OpenAI and ChatGPT Challenges
OpenAI CEO Sam Altman has declared a "code red" to improve ChatGPT's quality, delaying other products. The focus is on enhancing personalization, speed, reliability, and the ability to answer a wider range of questions, driven by competition from Google's Gemini.
- User Frustration: Users report issues with ChatGPT not remembering past interactions, "freelancing" with responses, and requiring constant re-teaching, leading to frustration despite the technology's "magic."
- Monetization Pressure: OpenAI's compute bill runs into billions per quarter, with HSBC projecting over $100 billion in cumulative losses by 2029. This financial pressure is leading the company to "trade purity for revenue," with leaked reports showing a "fully formed ad system" in ChatGPT's Android beta.
- Market Impact: If OpenAI were public, it would likely be experiencing a significant drawdown (30-40%) due to these challenges and the need to introduce ads, which could alienate paying users.
- Competition: Gemini's user base grew from 480 million to 650 million in a month, indicating strong competition that OpenAI cannot afford to ignore.
Make the Case: Energy Stocks
Michael Batnik makes a case for investing in energy stocks, noting their significant underperformance as a sector (up 97% over 10 years vs. S&P up 280%).
Why Buy the Energy Index (e.g., XLE, IEO):
- Low Dispersion, High Correlation: Energy stocks exhibit low average dispersion (little opportunity for individual stock picking) and the highest average correlation among sectors. This means they tend to move together, primarily driven by the price of oil, making an index approach more suitable.
- Hedge Against Oil Spikes: Energy stocks serve as a "true hedge" against an oil price spike emergency, providing diversification for an equity portfolio.
Specific Stock Examples:
- Baker Hughes (BKR): Despite underperforming, BKR is at a 52-week high, attempting to break through $50. Declining rig counts (tracked by BKR since 1944) are seen as a bullish indicator for future earnings when the trend reverses.
- Marathon (MPC): A refiner, trading on the "crack spread" (difference between crude oil and gasoline prices), described as "the best stock on the market."

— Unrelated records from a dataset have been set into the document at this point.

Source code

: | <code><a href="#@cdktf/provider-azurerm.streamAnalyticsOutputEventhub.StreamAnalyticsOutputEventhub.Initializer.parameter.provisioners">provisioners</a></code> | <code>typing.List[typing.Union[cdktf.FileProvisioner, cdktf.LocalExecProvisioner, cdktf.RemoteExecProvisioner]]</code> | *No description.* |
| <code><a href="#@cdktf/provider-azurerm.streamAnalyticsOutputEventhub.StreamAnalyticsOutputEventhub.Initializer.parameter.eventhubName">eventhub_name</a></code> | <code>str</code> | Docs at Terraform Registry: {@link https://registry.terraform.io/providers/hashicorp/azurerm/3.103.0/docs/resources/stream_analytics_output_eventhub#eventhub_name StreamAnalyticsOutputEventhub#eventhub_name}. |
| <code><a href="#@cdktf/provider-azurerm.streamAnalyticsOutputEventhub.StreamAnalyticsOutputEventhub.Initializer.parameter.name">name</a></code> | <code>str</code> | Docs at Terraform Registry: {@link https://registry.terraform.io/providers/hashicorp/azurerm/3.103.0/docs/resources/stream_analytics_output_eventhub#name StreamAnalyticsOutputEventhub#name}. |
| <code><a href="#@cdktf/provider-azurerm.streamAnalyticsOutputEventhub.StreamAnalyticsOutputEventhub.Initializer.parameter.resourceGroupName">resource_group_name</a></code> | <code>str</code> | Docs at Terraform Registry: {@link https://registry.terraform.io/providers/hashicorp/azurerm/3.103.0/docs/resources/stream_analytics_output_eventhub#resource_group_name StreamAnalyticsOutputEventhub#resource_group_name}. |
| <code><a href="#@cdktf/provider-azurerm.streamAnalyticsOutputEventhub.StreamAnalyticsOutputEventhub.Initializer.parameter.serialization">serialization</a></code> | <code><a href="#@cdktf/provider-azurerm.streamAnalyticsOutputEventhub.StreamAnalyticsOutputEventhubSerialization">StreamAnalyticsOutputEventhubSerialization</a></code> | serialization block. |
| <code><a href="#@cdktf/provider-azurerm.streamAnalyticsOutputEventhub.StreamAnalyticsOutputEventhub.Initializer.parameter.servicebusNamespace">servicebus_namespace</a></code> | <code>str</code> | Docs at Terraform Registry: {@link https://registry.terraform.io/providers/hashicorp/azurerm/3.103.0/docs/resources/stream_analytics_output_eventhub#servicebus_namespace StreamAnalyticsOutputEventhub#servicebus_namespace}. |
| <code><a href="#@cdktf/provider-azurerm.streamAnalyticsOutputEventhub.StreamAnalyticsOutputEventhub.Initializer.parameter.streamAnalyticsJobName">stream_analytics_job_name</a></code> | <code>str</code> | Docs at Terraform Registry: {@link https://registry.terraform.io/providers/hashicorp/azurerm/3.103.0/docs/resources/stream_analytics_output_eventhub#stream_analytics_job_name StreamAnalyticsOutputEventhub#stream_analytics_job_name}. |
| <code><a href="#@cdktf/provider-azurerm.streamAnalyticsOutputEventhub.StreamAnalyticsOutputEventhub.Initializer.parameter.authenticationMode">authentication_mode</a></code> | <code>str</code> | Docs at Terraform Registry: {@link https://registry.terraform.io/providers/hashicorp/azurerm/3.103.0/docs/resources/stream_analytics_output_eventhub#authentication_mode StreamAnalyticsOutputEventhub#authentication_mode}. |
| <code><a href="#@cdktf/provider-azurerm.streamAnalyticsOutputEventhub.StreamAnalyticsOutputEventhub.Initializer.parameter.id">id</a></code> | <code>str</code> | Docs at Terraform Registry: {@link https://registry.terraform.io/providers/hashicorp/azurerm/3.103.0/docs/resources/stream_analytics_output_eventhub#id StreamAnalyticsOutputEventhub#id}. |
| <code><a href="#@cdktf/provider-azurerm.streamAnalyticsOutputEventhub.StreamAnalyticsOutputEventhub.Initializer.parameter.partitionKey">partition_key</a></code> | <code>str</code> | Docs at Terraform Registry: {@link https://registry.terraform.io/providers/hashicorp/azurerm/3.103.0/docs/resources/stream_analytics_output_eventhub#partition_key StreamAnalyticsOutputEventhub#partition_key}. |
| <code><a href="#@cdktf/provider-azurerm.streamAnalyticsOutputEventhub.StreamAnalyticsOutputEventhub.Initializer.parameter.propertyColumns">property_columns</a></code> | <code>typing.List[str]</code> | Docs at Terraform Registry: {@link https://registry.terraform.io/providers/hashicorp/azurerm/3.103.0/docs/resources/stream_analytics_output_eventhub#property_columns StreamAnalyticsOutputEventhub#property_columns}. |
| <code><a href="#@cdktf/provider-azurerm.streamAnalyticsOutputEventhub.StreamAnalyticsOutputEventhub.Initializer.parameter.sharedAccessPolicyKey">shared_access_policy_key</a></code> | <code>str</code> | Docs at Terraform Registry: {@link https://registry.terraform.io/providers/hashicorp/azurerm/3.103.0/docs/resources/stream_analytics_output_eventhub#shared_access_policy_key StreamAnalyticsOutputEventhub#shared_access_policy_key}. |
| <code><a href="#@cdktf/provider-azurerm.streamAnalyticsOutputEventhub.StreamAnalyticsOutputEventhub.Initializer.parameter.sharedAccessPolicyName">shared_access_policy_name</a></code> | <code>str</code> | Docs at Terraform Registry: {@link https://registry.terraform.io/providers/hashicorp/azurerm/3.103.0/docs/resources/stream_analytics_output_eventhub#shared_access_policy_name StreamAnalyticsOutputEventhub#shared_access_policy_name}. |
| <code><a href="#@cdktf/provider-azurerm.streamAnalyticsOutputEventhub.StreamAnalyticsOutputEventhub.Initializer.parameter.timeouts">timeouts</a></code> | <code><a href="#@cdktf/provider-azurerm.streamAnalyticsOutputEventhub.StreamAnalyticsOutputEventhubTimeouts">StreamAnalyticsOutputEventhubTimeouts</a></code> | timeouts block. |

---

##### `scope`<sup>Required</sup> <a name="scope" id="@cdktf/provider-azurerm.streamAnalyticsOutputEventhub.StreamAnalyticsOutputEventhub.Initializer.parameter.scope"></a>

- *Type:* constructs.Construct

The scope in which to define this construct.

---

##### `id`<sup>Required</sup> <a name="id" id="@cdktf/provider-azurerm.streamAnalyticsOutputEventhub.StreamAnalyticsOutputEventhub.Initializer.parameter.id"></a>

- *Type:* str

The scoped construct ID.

- Phillips 66 (PSX): Another refiner, poised to break through $140.
- Exxon (XOM): Not yet ready for a breakout but forming an "ascending triangle" pattern, suggesting a decision point closer to the upper end of its range.
Mystery Chart: Bitcoin vs. Triple Q's (QQQ)
A mystery chart reveals the performance of two closely related assets: Bitcoin and the Nasdaq 100 ETF (QQQ).
- Divergence: For the past year, Bitcoin and QQQ were highly correlated, but they have recently diverged, with QQQ recovering faster while Bitcoin's performance has worsened.
- Correlation Decline: The actual correlation between Bitcoin and QQQ is at its lowest since the end of 2023, requiring a look back to the pandemic era for a period of less correlation.
- MicroStrategy (MSTR) and Vanguard: The discussion touches on MicroStrategy (MSTR) as a proxy for Bitcoin exposure. Vanguard's recent decision to allow brokerage clients to buy crypto products is seen as bullish for Bitcoin itself, but potentially negative for MSTR, as it removes the need for a proxy. This move by Vanguard is interpreted as an effort to attract the "next wave of customers" rather than catering to its existing client base, which historically prioritizes cash-flow-generating assets.
Conclusion
The episode covers a wide range of market topics, from systematic research on "broken compounders" offering cautionary tales for dip-buyers, to the resilience of tech giants like Apple, the shifting leadership in the broader market, and the challenges faced by emerging AI leaders like OpenAI. It also delves into specific investment cases for Adobe and the energy sector, and highlights the evolving relationship between traditional tech and cryptocurrencies. The overarching theme emphasizes the importance of data-driven decision-making over instinct and adapting to the dynamic nature of market cycles and technological disruptions.